Document structure recognition data
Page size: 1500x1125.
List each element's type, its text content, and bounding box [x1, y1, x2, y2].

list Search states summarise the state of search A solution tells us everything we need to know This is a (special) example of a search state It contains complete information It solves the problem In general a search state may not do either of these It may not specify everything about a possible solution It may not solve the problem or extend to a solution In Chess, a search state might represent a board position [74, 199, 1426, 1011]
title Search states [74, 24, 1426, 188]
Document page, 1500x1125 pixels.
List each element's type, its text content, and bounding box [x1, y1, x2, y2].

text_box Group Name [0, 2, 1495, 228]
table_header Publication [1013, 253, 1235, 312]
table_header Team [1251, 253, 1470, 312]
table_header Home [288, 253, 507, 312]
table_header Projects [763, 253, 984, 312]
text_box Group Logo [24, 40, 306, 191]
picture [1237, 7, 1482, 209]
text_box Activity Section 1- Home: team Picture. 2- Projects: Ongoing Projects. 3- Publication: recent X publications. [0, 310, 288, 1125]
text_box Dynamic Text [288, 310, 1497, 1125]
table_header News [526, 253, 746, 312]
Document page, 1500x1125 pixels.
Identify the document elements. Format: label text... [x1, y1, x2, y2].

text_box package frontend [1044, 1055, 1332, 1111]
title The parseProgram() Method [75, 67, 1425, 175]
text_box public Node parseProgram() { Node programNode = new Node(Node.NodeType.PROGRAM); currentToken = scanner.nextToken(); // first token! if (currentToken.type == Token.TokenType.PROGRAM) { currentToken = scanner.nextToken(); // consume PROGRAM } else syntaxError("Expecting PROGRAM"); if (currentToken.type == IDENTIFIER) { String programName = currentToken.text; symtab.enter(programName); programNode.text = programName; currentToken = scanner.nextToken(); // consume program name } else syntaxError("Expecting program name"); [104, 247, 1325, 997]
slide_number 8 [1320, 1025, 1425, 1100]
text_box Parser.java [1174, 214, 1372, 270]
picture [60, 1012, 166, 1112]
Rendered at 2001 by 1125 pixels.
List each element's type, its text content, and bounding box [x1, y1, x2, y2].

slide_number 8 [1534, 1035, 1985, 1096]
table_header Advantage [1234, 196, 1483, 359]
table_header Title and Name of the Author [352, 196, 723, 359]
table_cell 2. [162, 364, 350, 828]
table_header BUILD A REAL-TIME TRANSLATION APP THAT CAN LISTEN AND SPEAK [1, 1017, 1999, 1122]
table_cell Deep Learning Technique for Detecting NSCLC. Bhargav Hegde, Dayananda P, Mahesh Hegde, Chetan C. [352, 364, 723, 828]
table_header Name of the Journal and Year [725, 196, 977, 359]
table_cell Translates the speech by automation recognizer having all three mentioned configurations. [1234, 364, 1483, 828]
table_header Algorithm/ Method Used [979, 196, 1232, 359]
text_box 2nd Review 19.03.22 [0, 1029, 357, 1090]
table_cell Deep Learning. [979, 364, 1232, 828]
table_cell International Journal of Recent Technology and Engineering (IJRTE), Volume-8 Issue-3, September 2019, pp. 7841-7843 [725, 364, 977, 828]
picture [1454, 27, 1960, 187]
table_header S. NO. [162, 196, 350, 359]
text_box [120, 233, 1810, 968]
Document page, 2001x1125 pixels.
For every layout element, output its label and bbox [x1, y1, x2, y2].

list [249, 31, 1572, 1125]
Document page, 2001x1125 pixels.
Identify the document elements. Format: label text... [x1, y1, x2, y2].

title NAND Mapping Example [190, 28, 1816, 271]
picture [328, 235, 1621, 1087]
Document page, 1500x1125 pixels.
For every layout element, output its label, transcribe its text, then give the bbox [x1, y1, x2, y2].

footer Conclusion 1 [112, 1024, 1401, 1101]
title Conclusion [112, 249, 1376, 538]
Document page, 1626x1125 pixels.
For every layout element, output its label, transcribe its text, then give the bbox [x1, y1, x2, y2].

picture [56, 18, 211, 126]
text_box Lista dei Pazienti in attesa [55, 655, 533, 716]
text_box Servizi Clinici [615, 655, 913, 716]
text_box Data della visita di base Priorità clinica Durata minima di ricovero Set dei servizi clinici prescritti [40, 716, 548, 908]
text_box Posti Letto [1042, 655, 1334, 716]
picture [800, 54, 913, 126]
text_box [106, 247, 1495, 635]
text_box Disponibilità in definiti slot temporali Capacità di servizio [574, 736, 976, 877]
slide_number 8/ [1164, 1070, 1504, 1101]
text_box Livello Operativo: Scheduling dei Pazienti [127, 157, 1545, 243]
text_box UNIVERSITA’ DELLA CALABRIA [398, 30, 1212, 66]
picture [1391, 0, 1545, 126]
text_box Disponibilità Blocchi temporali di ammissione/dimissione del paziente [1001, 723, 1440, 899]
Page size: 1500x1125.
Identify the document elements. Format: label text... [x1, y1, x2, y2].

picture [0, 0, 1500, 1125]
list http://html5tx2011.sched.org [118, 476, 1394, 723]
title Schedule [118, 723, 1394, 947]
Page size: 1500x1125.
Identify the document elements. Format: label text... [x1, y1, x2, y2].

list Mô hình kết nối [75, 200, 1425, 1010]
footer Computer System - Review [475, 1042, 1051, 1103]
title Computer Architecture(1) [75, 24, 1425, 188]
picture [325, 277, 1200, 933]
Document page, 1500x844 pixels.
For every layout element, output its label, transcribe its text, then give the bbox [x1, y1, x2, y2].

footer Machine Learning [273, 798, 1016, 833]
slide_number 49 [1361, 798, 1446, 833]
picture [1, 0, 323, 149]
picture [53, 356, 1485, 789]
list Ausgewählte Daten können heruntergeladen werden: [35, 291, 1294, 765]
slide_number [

*YOUR TASK:* From the line holding "Document page, 1500x844 pixels." down to the final line above, quote every line exactly and only those lines.

*ANSWER AREA:*
Document page, 1500x844 pixels.
For every layout element, output its label, transcribe its text, then give the bbox [x1, y1, x2, y2].

footer Machine Learning [273, 798, 1016, 833]
slide_number 49 [1361, 798, 1446, 833]
picture [1, 0, 323, 149]
picture [53, 356, 1485, 789]
list Ausgewählte Daten können heruntergeladen werden: [35, 291, 1294, 765]
slide_number [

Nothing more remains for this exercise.